I just found this thread and thought I would chime in here. I received this same Brinkman as a gift almost a year ago to replace my Chargriller that was involved in a horrible accident. Now I haven't allowed so much as a briquett of charoal within 40 feet of it, strictly a stick burner, so my results will be different than yours. The only "mod" I have done is flip the charcoal pan for the cook chamber upside down and butt it as close to the fire box side as I can as a sort of tuning plate. The second I got the last bolt in putting it together I shook my head in disappointment. The fire box door sagged and left a gap, not to mention all the gaps around the cook chamber lid. I have done several cook on it this year with fantastic results. Out of the box it was hard to control temp, either too hot or too cold, lots of baby sitting. I burn nothing but orange wood, and have been using small "logs" about a foot long and about the size of a coke can. After much trial and error I learned when to add wood, when to adjust the box vent to keep everything happy, but still monitored every 10 minutes.
Recently I borrowed a small electric log splitter and made a bunch of splits still a foot long, but about the size of a quarter to 50 cent piece. I have been able to keep a temp of 210 or 400 or anything in between with the small splits. Still got to check on it, but only every 1/2 hour or so.
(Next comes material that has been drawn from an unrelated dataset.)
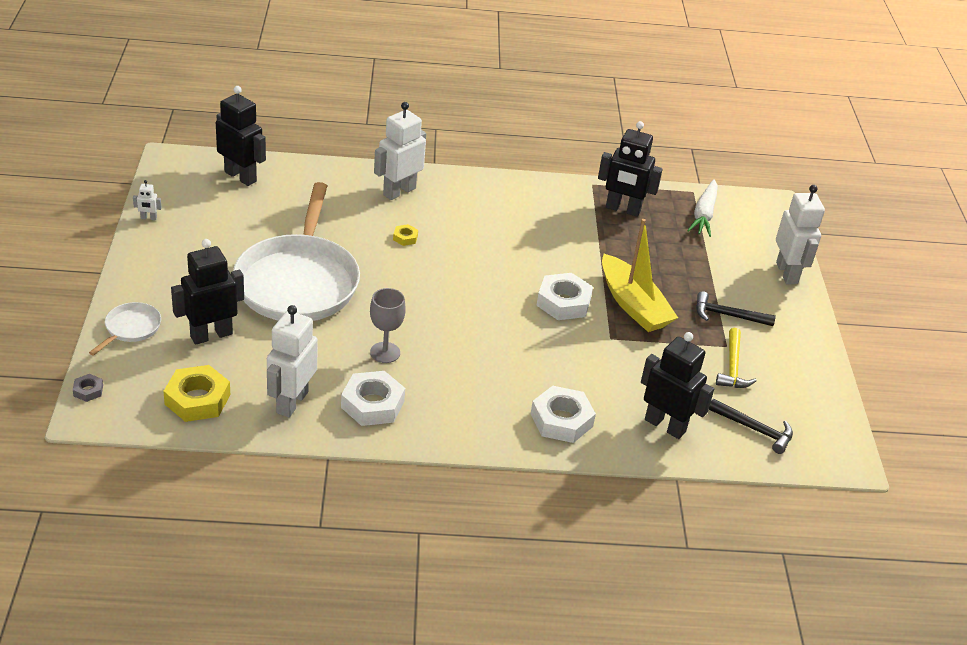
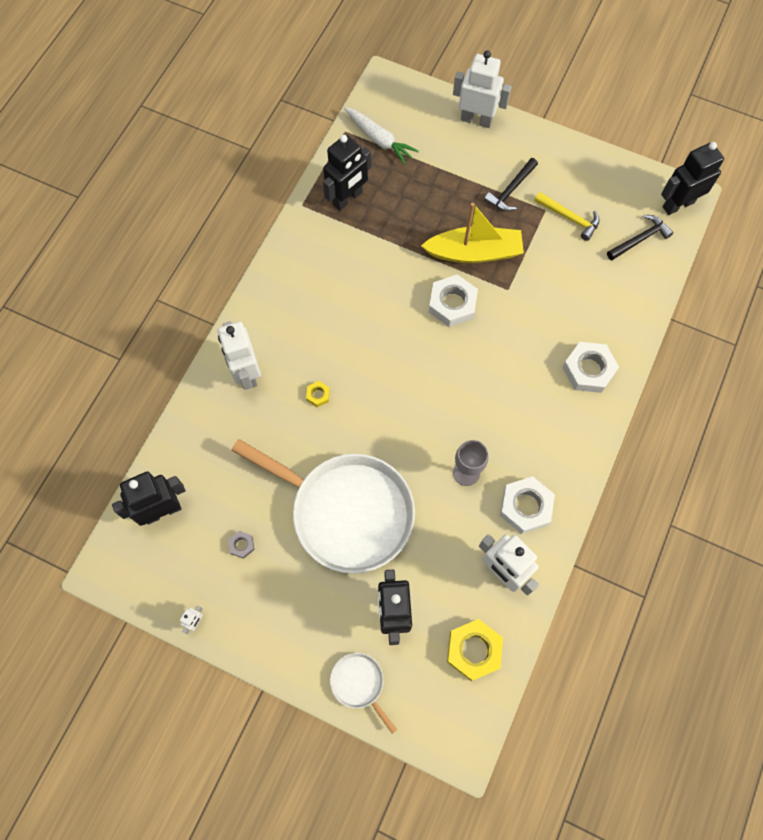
camera: 60 degrees left, 30 degrees up
(88, 390) = (431, 744): grey nut -> grey nut (242, 545)
(665, 425) = (617, 298): black robot -> black robot (678, 204)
Mid month I did a rack of ribs, small pork shoulder and some chicken quarters, took about 1 and 1/2 wheelbarrow loads of wood for a 7 hour smoke using the bigger stuff. Christmas I did my first Turkey and used less than 1/2 wheelbarrow of the small splits maintaining 260 for 5 hours. Bottom line, I have learned it is a combonation of how much how much wood (with the turkey after building the original coal bed with several sticks I usually only had 1 or 2 sticks going to maintain temp) and knowing when to put it on. One other trick I have always used, both with the Brinkman and my old Chargriller: If I need a little more heat I use a set of tongs to prop the firebox lid open. Gives about a 16th, maybe a 1/4 inch gap at the most, but that little extra airflow helps a lot, especially right after throwing on a new stick that needs to catch flame. Don't wait untill it is on the cool side to add fuel, and don't wait until it is too hot to shut the fire box air vent. Learn to anticipate what it is going to do, and react before it does it.
Out of the box, acceptable results though a little disappointed. After nearly a year of trial and error, great results and happy with it. Until I hit the lottery and can buy a Jambo, or custom build my own.